Задания
1. Ответьте на вопросы по отрывку о Берковице.
(a) Какими буквами было написано письмо Бреслину?
(b) Кто, по словам близких к Берковицу источников, должен был приехать в тот день в Йонкерс?
(c) Кому посвящена ода, о которой говорится в отрывке?
2. Определите, соответствуют ли утверждения отрывку о Берковице. К каждому ответу «да» или «нет» приведите решающие слова отрывка в кавычках.
(a) В оде Глассману встречаются строчные буквы.
(b) Охота на Сына Сэма названа крупнейшей в истории Нью-Йорка.
(c) Машина стояла перед домом в ночное время.
3. Выпишите, пожалуйста, из отрывка о Берковице фрагмент, который начинается словами «Свинец на голову» и заканчивается словами «стихотворением и письмом?».

Фрагмент страницы
▬▬▬▬▬▬▬▬▬▬

Почерк Берковица тоже не выдержит испытания подражанием Сыну Сэма. В отличие от письма Бреслину, содержавшего только заглавные буквы, в оде Глассману будут проскакивать строчные знаки, написанные в обычном стиле Берковица. Можно подумать, Сын Сэма мог бы забыть собственные приемы.
В стихотворении говорилось:
Раз Крэйг есть Крэйг, то им, как смертью,
должны быть улицы полны.
Свинец на голову ей льется, пока от капель не умрет
Огромных. Ей конец. Но все же
Котам сбегать в ночи и дальше,
а птичкам утром петь без фальши.
Но к чему вся эта спешка со стихотворением и письмом?
По словам близких к нему источников, Дэвид Берковиц знал, что в тот день в Йонкерс приедет полиция. Ему заранее об этом сообщили. Значение подобного откровения поражает воображение. Действительно ли Берковица обо всем предупредили? Пока будет лучше ответить на этот вопрос несколькими другими. Существовали ли средства, с помощью которых Берковица можно было предупредить? Можно ли всерьез полагать, что печально известный собственной изворотливостью Сын Сэма, который так долго ускользал от попыток поймать его в ходе крупнейшей в истории Нью-Йорка охоты на человека, способен оставить потенциально компрометирующее его оружие на виду – в своей собственной машине, припаркованной перед его собственным домом прямо средь бела дня? И имея в машине выставленное напоказ оружие – что так и приглашало ко взлому автомобиля любого вроде Зиго, – стал бы убийца оставлять письмо Сына Сэма в бардачке, где его так легко обнаружить? И стал бы он это делать, имея на руках штраф за парковку, который, как ему было прекрасно известно, в конечном итоге приведет полицию к его автомобилю? Ведь такое знание должно было заставить его стать вдвойне осторожным.

▬▬▬▬▬▬▬▬▬▬

Сведения

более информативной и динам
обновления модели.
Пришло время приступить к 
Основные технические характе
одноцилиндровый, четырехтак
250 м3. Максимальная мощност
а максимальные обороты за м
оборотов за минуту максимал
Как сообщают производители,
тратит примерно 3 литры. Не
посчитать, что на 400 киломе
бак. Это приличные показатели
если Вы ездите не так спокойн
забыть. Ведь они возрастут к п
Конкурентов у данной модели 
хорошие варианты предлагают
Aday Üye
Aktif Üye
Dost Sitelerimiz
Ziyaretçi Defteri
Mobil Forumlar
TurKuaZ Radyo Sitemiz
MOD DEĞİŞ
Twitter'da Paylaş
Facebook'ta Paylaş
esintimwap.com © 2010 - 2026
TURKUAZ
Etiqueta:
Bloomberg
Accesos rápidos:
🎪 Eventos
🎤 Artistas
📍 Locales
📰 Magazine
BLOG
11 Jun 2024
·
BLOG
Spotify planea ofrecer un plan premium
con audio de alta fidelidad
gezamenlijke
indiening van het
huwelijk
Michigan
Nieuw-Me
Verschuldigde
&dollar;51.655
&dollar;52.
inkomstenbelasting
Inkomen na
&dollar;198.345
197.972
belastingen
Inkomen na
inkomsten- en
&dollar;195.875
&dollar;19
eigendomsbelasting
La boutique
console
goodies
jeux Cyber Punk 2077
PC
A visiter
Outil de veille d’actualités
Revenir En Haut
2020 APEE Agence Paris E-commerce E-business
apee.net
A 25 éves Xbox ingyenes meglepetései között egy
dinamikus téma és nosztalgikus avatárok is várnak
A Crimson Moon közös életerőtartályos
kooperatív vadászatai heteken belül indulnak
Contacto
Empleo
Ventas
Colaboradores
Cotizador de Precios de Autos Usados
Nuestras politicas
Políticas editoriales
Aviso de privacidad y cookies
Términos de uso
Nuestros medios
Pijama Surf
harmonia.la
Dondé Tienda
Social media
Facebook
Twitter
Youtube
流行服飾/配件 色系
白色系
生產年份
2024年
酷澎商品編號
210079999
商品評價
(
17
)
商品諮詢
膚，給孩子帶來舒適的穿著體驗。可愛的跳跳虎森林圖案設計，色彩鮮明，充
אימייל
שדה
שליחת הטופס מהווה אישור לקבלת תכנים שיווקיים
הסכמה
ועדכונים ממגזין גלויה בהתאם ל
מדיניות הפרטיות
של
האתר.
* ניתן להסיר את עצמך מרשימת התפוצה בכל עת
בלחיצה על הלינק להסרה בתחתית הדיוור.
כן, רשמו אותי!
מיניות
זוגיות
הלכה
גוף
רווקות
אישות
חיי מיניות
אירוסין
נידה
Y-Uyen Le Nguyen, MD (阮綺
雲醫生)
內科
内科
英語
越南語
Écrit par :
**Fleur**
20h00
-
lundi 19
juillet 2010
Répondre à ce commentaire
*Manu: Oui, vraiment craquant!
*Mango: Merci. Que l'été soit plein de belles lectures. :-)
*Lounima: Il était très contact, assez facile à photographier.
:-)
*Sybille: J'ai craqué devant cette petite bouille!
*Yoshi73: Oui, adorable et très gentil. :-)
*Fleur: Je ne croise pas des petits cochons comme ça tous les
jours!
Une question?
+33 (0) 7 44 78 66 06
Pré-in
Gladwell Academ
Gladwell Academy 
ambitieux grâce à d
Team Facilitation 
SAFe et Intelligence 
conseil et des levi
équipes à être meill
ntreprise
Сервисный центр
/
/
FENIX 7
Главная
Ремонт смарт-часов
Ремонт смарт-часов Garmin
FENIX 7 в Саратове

▬▬▬▬▬▬▬▬▬▬

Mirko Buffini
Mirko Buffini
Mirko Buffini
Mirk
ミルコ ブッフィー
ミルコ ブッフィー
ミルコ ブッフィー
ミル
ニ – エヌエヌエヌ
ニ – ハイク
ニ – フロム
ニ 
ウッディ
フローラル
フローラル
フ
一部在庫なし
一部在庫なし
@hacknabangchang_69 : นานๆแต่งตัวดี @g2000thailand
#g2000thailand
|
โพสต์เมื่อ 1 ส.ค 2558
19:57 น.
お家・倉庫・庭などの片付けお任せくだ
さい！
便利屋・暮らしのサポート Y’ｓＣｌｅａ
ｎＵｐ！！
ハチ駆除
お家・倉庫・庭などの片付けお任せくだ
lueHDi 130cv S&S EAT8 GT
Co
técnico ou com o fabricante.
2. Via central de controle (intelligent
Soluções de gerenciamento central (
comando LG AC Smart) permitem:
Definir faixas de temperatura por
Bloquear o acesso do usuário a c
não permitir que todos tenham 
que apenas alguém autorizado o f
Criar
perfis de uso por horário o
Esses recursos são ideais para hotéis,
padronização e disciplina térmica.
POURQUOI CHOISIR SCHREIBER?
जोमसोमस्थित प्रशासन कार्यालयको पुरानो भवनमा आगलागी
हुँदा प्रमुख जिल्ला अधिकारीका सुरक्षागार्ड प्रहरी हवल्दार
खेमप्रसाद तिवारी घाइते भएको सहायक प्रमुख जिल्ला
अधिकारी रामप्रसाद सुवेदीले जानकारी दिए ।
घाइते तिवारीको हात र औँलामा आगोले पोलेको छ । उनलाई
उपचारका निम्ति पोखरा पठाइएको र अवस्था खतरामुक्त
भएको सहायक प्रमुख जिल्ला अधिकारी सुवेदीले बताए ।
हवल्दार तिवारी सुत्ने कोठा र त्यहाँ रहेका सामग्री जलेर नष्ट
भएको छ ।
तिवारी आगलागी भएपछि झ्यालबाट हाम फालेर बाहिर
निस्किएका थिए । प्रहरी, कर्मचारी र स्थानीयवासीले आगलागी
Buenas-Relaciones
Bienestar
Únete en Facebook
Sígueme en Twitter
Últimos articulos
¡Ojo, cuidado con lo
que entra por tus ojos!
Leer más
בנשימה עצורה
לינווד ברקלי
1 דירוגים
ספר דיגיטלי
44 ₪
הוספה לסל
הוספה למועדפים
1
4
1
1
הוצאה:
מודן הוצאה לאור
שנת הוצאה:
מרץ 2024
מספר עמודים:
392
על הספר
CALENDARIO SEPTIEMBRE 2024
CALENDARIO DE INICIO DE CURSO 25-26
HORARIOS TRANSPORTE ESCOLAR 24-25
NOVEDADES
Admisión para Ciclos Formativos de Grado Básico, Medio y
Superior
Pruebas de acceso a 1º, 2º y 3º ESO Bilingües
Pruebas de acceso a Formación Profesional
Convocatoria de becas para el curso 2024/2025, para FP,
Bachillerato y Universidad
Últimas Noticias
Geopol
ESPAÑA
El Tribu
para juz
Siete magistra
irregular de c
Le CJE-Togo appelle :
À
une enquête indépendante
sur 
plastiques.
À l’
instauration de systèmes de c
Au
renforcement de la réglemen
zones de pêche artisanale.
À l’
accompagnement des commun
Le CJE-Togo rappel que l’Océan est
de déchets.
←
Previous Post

▬▬▬▬▬▬▬▬▬▬

Ответы к заданиям
1.
(a) Только заглавными буквами.
(b) Полиция.
(c) Глассману.

2.
(a) Да: «в оде Глассману будут проскакивать строчные знаки».
(b) Да: «в ходе крупнейшей в истории Нью-Йорка охоты на человека».
(c) Нет: «припаркованной перед его собственным домом прямо средь бела дня».

3.
Свинец на голову ей льется, пока от капель не умрет
Огромных. Ей конец. Но все же
Котам сбегать в ночи и дальше,
а птичкам утром петь без фальши.
Но к чему вся эта спешка со стихотворением и письмом?